Any other relevant matters raised by the visa holder
The Tribunal acknowledges that the applicant travelled to Australia to study but the cumulative evidence before the Tribunal indicates that he is not a genuine student. The applicant was granted a visa to study in Australia and it is expected that he would do so.
In consideration of the evidence as a whole, the Tribunal has concluded that the applicant’s intention has not been consistent with the reasons he was granted the visa.
In essence and for those reasons, the Tribunal is satisfied that there are no factors that would lead to the favourable exercise of discretion in this matter.
Considering the circumstances as a whole, the Tribunal concludes that the visa should be cancelled.
DECISION
The Tribunal affirms the decision to cancel the applicant’s Subclass 572 Vocational Education and Training Sector visa.
Antoinette Younes
Senior MemberATTACHMENT – Extract from r.2.43 of the Migration Regulations 1994
…
(1C)For subsection 116(1A) of the Act, the Minister may have regard to the matter mentioned in subregulation (1D) in determining whether he or she is satisfied as mentioned in paragraph 116(1)(fa) of the Act.

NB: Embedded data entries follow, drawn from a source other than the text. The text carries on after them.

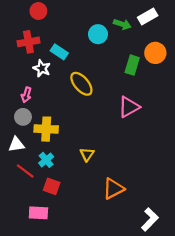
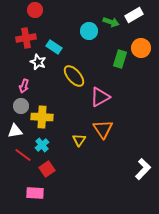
pink triangle: (129, 107) -> (100, 97), moved
red square: (52, 186) -> (47, 169), turned 35
orange triangle: (113, 189) -> (103, 129), moved, turned -35
white L-shape: (150, 219) -> (143, 169), moved

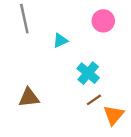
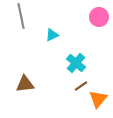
pink circle: (103, 21) -> (99, 17), moved

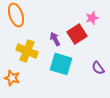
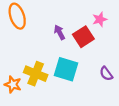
purple arrow: (55, 39) -> (60, 32), moved
yellow cross: (27, 51) -> (36, 74), moved

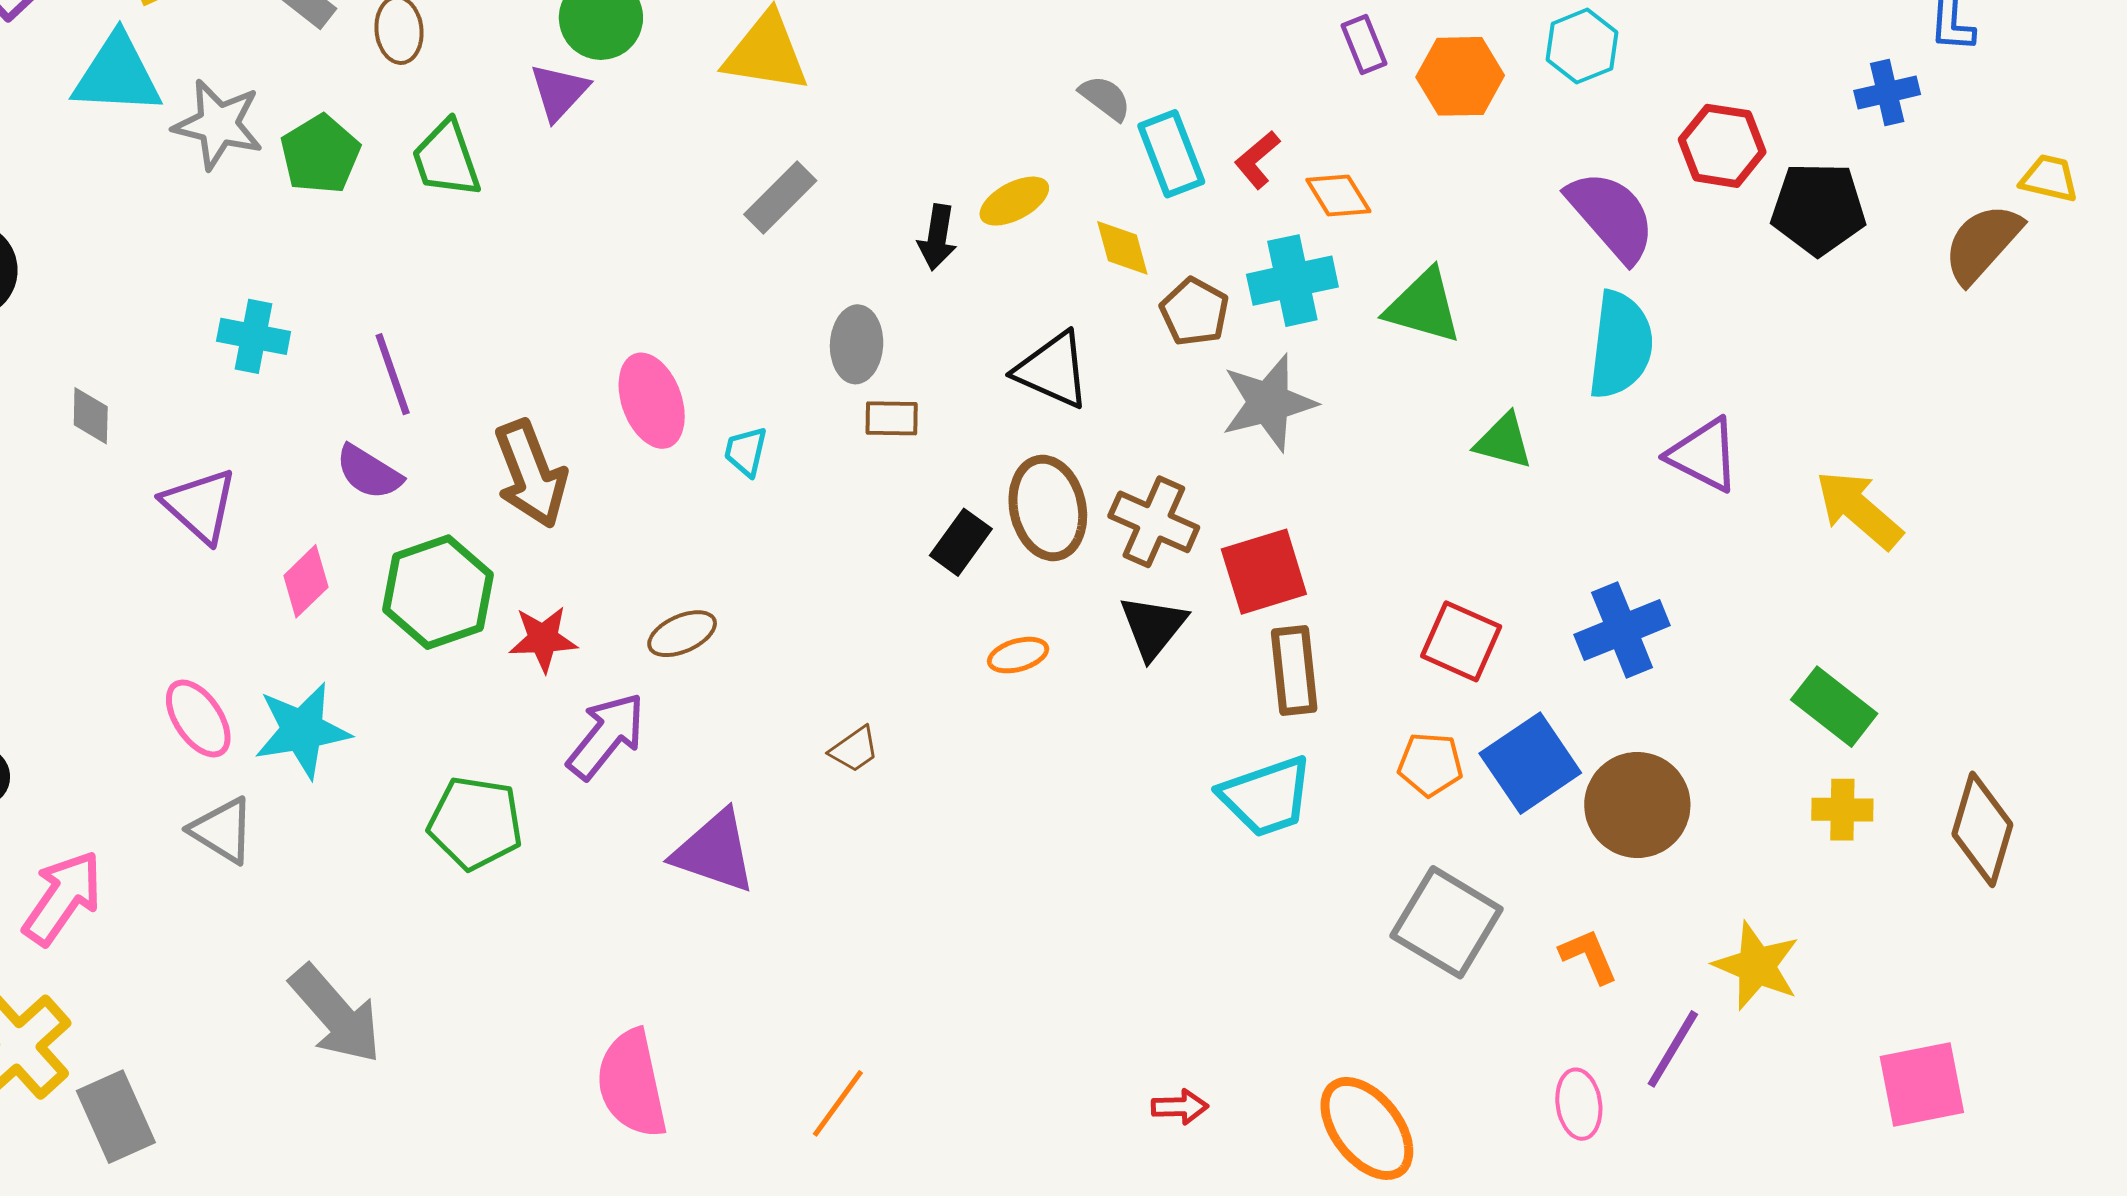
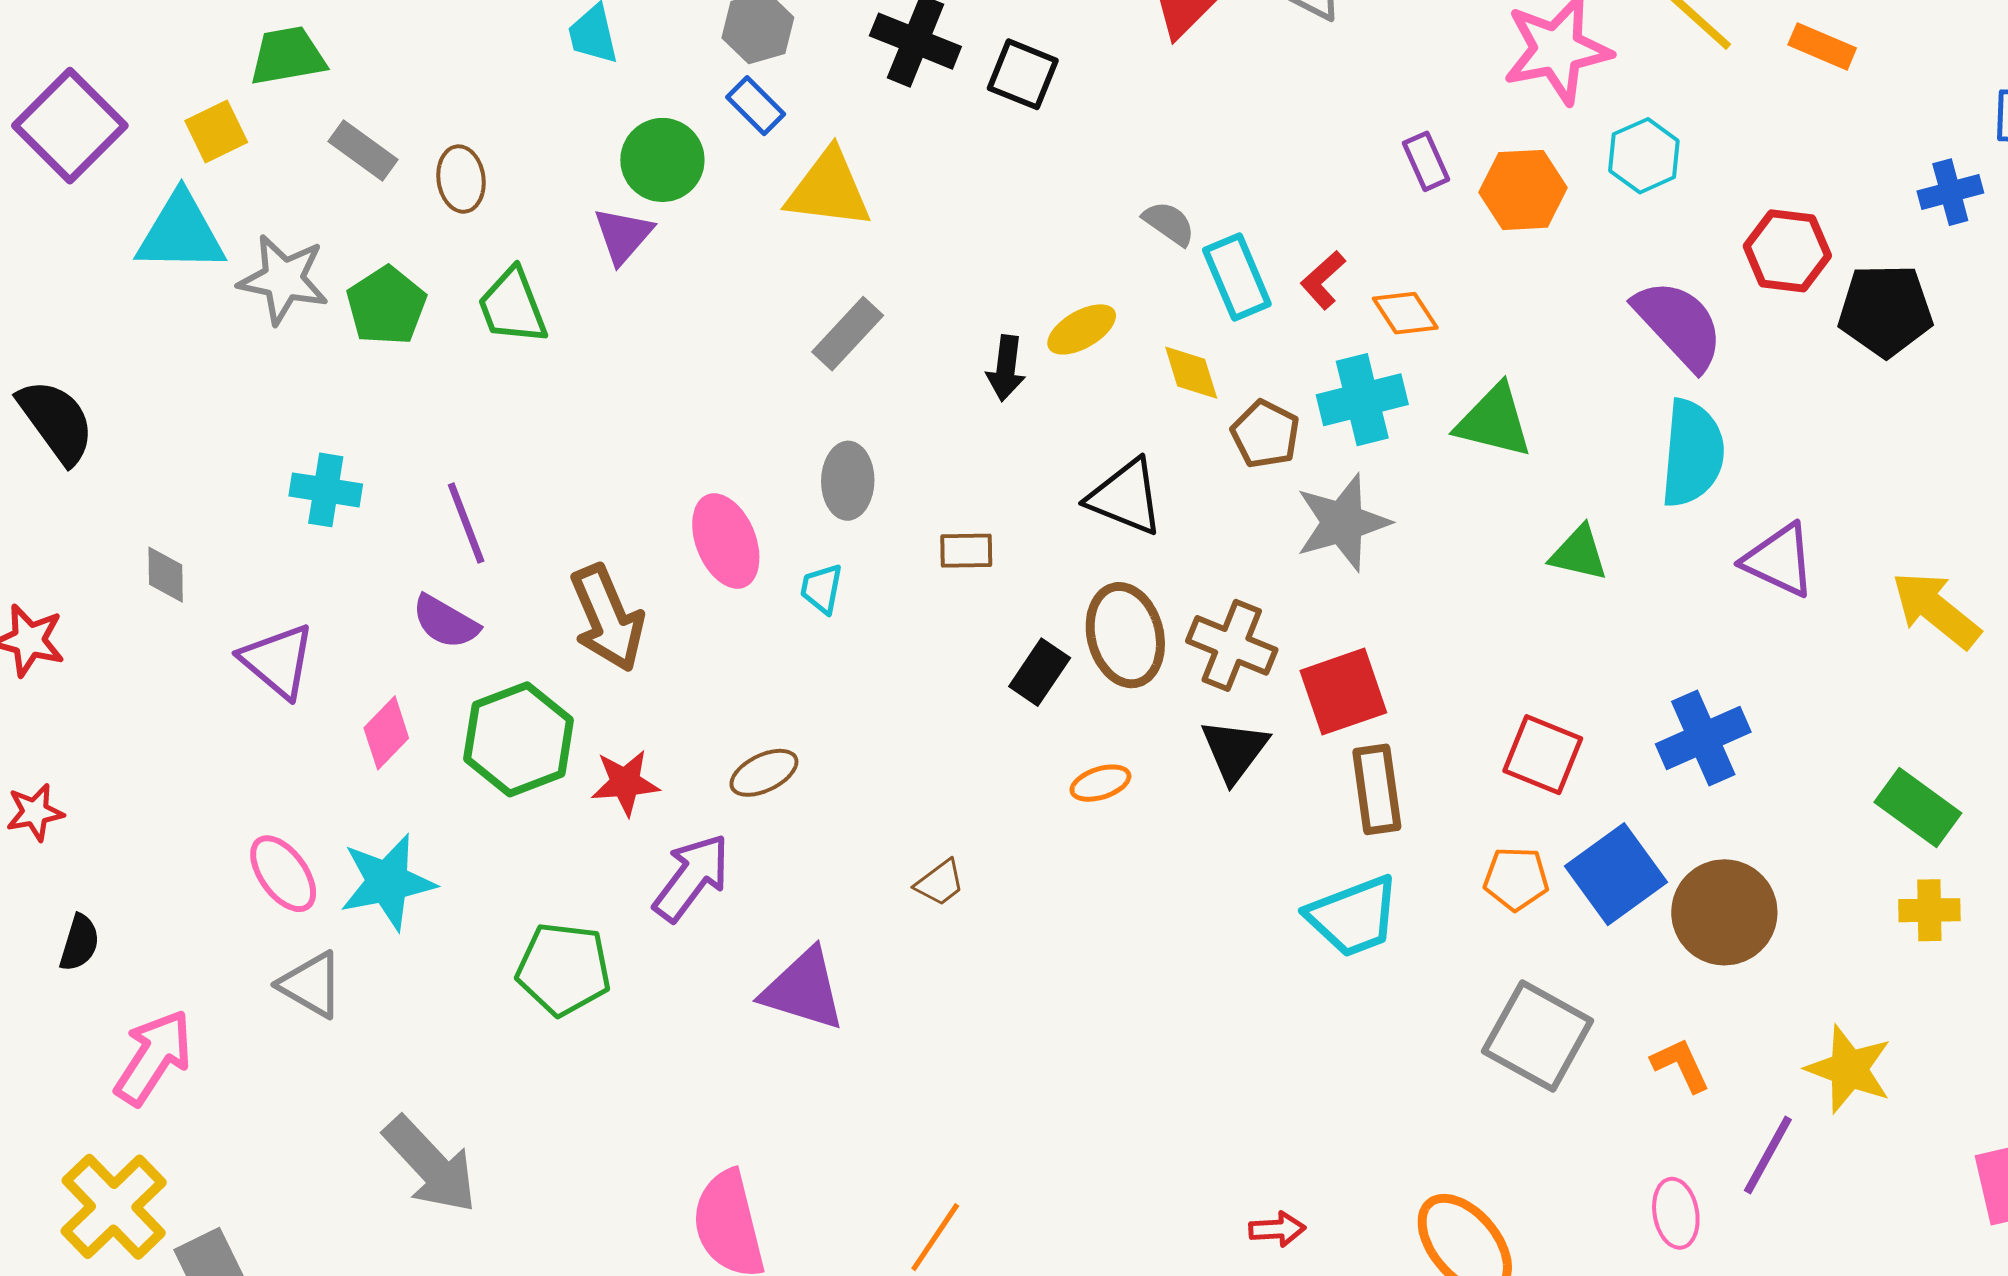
gray ellipse: (857, 344) -> (848, 481), moved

(1D)For subregulation (1C), the matter is that participation in a course of study by the holder of a student visa has been deferred or temporarily suspended by the provider of the course of study:
(a)because of the conduct of the holder; or
(b)because of the circumstances of the holder, other than compassionate or compelling circumstances; or
(c)because of compassionate or compelling circumstances of the holder, if the Minister is satisfied that the circumstances have ceased to exist; or
(d)on the basis of evidence or a document given to the provider about the holder’s circumstances, if the Minister is satisfied that the evidence or document is fraudulent or misrepresents the holder’s circumstances.